İşveren sendikaları, işçi sendikalarına üyelikte zorunluluk yok. Bu kurumlar, üyelerine hizmet götürürse büyür, aksi halde küçülürler. Bu kurumları sivil toplum kuruluşu olarak görmek mümkün. Ama Odalar öyle değil. Odalara üyelik kanunla getirilmiş bir zorunluluk, üye olmaz iseniz mesleğinizi icra edemiyorsunuz. Çiftçilik yaparsanız, ziraat odasına kayıt ol deniliyor. Berberlik yaparsanız, git berberler odasına kayıt ol deniliyor. Kayıt oluyorsunuz mecburen aidat ödüyorsunuz. Küçük bir zeytinyağı çıkarma tesisi, Borsaya, Ticaret Odasına, Sanayi Odasına aidat ödeme durumunda. Aidatı aksattınız mı gelsin faiz ve cezalar.
Bu küçük zeytinyağı tesisinin saydığım üç oda ile hiçbir ilgisi yok, hizmet üretimi yok, ama gel gör ki üye olmak durumundasınız. Genelde bu odaları ele geçiren bir daha bu oda yönetimlerini başkasına devretmez. Oraları onundur. Gelsin astronomik maaş ve imkânlar.

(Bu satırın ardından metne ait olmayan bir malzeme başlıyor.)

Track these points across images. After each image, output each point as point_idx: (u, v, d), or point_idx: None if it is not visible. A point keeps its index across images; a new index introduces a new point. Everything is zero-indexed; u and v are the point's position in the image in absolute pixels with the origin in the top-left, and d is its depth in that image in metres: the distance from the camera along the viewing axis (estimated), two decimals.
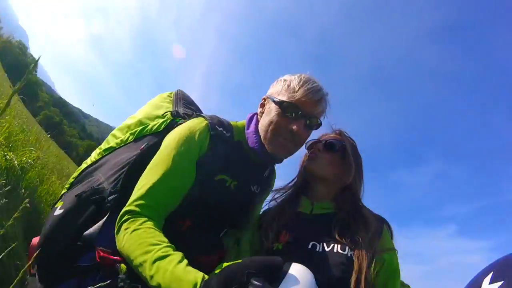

Böyle zorunlu üyelik Anayasamıza ve evrensel hukuk anlayışına ters bir durum oluşturuyor. Odalara zorunlu olarak kayıt kaldırıldığı takdirde hem aidatlar ve hem de hizmet bedelleri üyeler tarafından belirlenecek, böylelikle odaların hesaplarında astronomik para birikimi oluşmayacaktır. Kayıt tercihe bağlı olursa odalar üyelerine karşı hizmet üretiminde yarışırlar. Üyelerine nasıl daha fazla yararlı olunabileceği düşünülür, yönetim olügopolleri oluşmaz.
Bu zorunlu üyelik dolayısı ile oda seçimlerine ilgisizlik, olügopol oluşumunu da kolaylaştırıyor. Hükümet, Odalarda istenildiği kadar seçimlere girebilmek durumunu makul görebilir, o zaman zorunlu üyelikleri ön gören yasaları değiştirir. Odalar da hizmet karşılığı ücret alan, üyelerinin beğenisini kazanmaya çalışan, Batılı anlamda Sivil Toplum Kuruluşları olurlar.